Dua Ibu Hamil Meninggal di Awal 2026, Dinkes Parimo Fokus Tekan Risiko

PARIMO, theopini.id — Dinas Kesehatan (Dinkes) Parigi Moutong (Parimo), Sulawesi Tengah memperkuat berbagai langkah strategis untuk menekan angka kematian ibu hamil, bayi, dan balita, menyusul dua kasus kematian ibu hamil yang terjadi pada awal tahun 2026.

“Yang meninggal dua ibu hamil itu, satu di wilayah Tinombo dan satu di wilayah Siniu. Keduanya memiliki penyakit bawaan dan sedang hamil, sehingga saat meninggal tercatat sebagai kasus kematian ibu hamil,” ujar Kepala Bidang Kesehatan Masyarakat (Kesmas) Dinkes Parimo, Yasir Syam, saat ditemui, Rabu, 22 April 2026.

Ia menjelaskan, tren kematian ibu hamil di Kabupaten Parimo masih menjadi perhatian serius.

BACA JUGA:  Patroli Jalur Klasik Jadi Wadah Kedekatan Aparat dan Warga di Poso

Data Dinkes mencatat, pada 2024 terdapat sembilan kasus, meningkat menjadi 10 kasus pada 2025. Sementara hingga April 2026, sudah tercatat dua kasus.

“Sebagian besar kasus sebelumnya disebabkan pendarahan yang berujung pada anemia. Karena itu, kami memperkuat kolaborasi dengan PMI untuk memastikan ketersediaan darah, terutama di rumah sakit,” jelasnya.

Menurutnya, Palang Merah Indonesia (PMI) saat ini menggencarkan kegiatan donor darah di berbagai organisasi perangkat daerah (OPD) sebagai bagian dari dukungan terhadap upaya penurunan angka kematian ibu hamil.

Selain penguatan layanan, Dinkes Parimo juga terus mengintensifkan edukasi kepada masyarakat terkait pentingnya kesehatan ibu dan anak.

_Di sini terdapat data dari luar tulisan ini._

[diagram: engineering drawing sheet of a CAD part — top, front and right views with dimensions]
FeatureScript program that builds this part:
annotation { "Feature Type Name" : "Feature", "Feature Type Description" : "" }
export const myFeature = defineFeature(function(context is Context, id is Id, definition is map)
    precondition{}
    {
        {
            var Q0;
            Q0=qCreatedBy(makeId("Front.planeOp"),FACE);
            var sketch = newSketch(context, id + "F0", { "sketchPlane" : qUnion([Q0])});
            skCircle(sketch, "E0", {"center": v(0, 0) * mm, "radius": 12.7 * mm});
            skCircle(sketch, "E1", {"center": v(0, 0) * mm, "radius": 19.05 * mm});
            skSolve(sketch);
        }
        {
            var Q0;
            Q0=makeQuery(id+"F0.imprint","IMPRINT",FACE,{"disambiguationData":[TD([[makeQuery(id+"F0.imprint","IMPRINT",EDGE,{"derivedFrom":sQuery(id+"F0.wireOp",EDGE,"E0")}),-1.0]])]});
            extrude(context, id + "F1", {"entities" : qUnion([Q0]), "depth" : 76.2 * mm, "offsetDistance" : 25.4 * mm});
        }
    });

Edukasi tidak hanya menyasar ibu hamil, tetapi juga remaja dan calon pengantin.

BACA JUGA:  Jelang Pilkada, Gubernur Sulteng: Isu Netralitas ASN Perlu Jadi Perhatian

“Kami tekankan pentingnya menghindari pernikahan usia dini karena berisiko terhadap kesehatan ibu dan bayi. Organ reproduksi yang belum siap dapat meningkatkan risiko dalam kehamilan,” katanya.

Di sisi lain, ia memastikan kesiapan tenaga kesehatan di puskesmas dalam menangani kehamilan dan persalinan terus diperkuat.

Bahkan, di wilayah terpencil, bidan desa disiagakan untuk memastikan pelayanan tetap menjangkau masyarakat.

“Harapannya, melalui langkah-langkah ini angka kematian ibu hamil, bayi, dan balita di Parimo bisa ditekan sepanjang 2026,” pungkasnya.